How a Second Middleware Silently Broke Inngest's TypeScript Types
A deep dive into why stacking two Inngest middlewares silently collapsed step.run's TypeScript type to {} — and the actual root-cause fix.
Adding a second middleware to an Inngest client caused step.run's return type to silently collapse to {}, while a single middleware worked fine. The root cause: each middleware carries a default Jsonify output transform, and these compose into Jsonify<Jsonify<T>> — harmless at runtime, but disastrous at the type level.

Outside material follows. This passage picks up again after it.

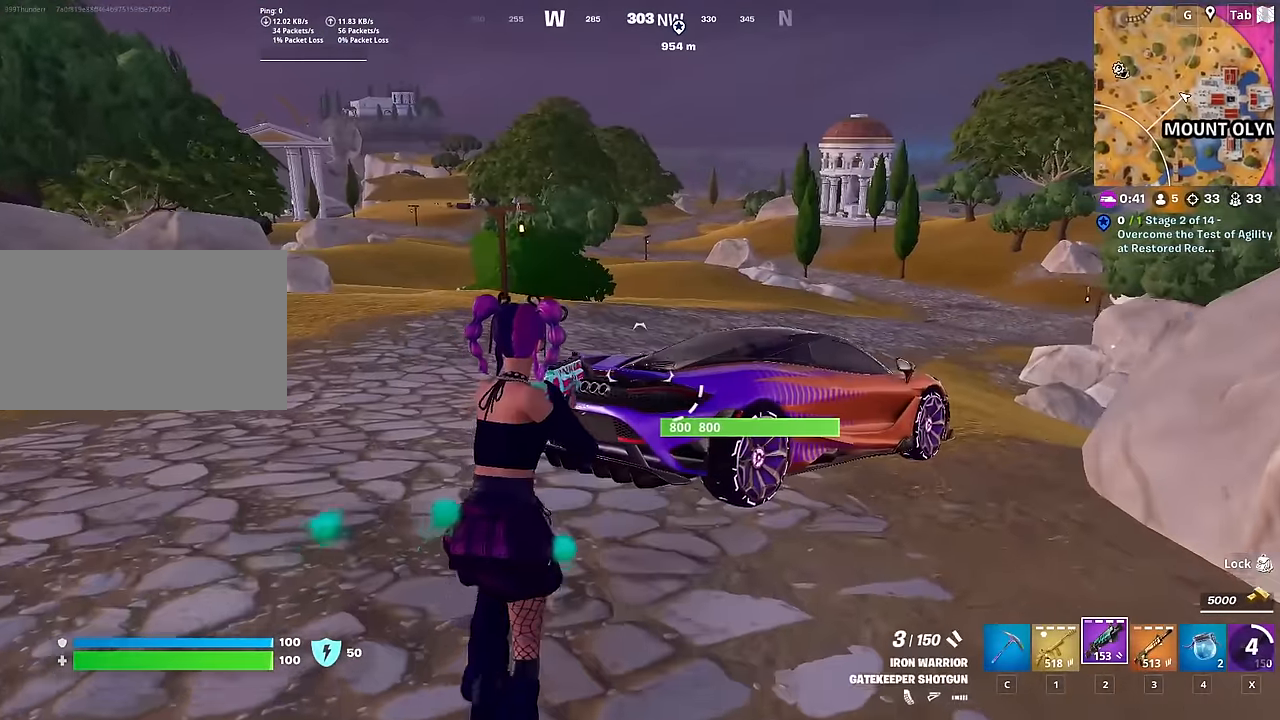
{"keys": ["e"], "mouse": [], "mouse_move": "up-left", "events": [[334, "w", "up"], [434, "e", "down"]]}
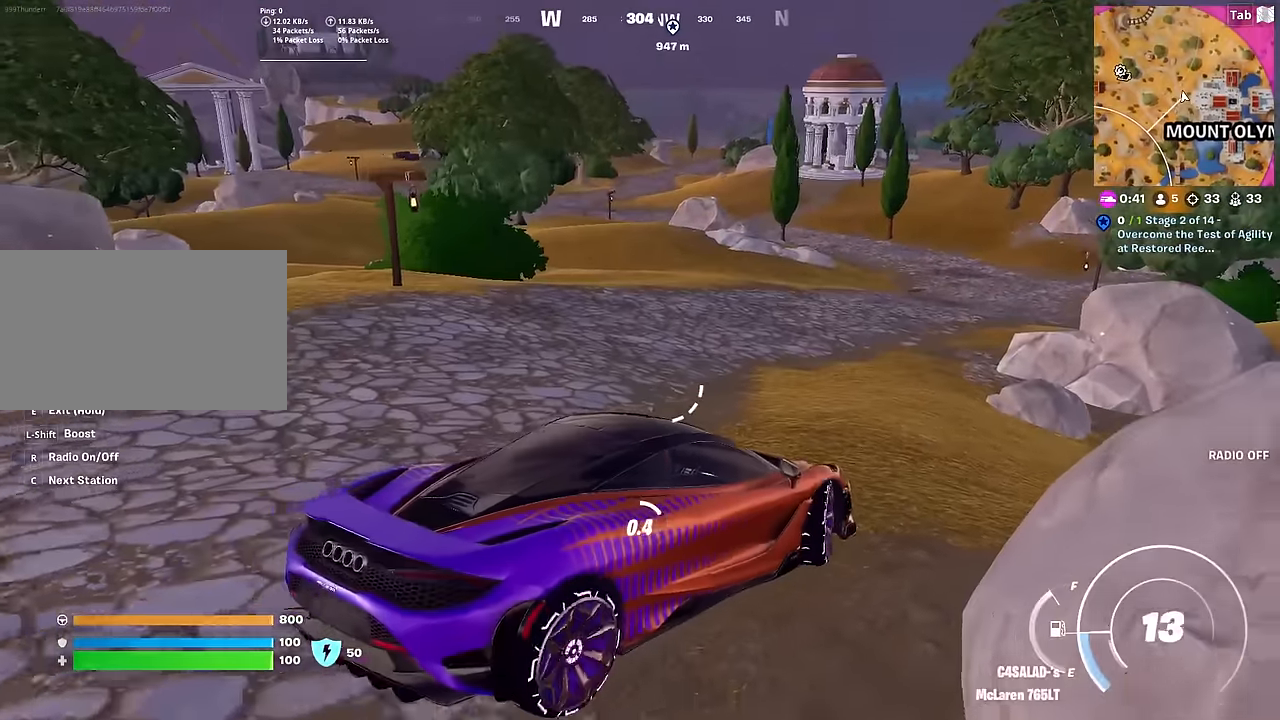
{"keys": ["a", "w"], "mouse": [], "mouse_move": "up", "events": [[250, "e", "up"], [350, "a", "down"], [450, "w", "down"]]}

The real culprit was an optional property whose mapped-type key filter let undefined leak into the object's key union. TypeScript checks the Pick<T, K> constraint at the generic's definition site, where T is still abstract — so the check passes. It never re-checks that constraint once T is instantiated with a concrete type, producing a type that looks healthy everywhere except when its keys are directly enumerated, where it silently evaluates to the compiler's internal error type and collapses to {} with zero diagnostics.
Two prior community fixes patched symptoms rather than the source: one only handled all-default middleware stacks, the other broke again on types containing unknown or at other composition sites like step.invoke. Notably, type-fest's own sibling helpers, FilterDefinedKeys and FilterOptionalKeys, already excluded undefined the same way — only the Jsonify-specific filter had missed that step.
The actual fix excludes undefined from the key union at its source, fixing every composition site at once, and has been submitted upstream to type-fest. A secondary finding: IsEqual-based type tests can pass even on the broken code because they compare deferred type aliases without forcing evaluation — only property access reveals the real failure.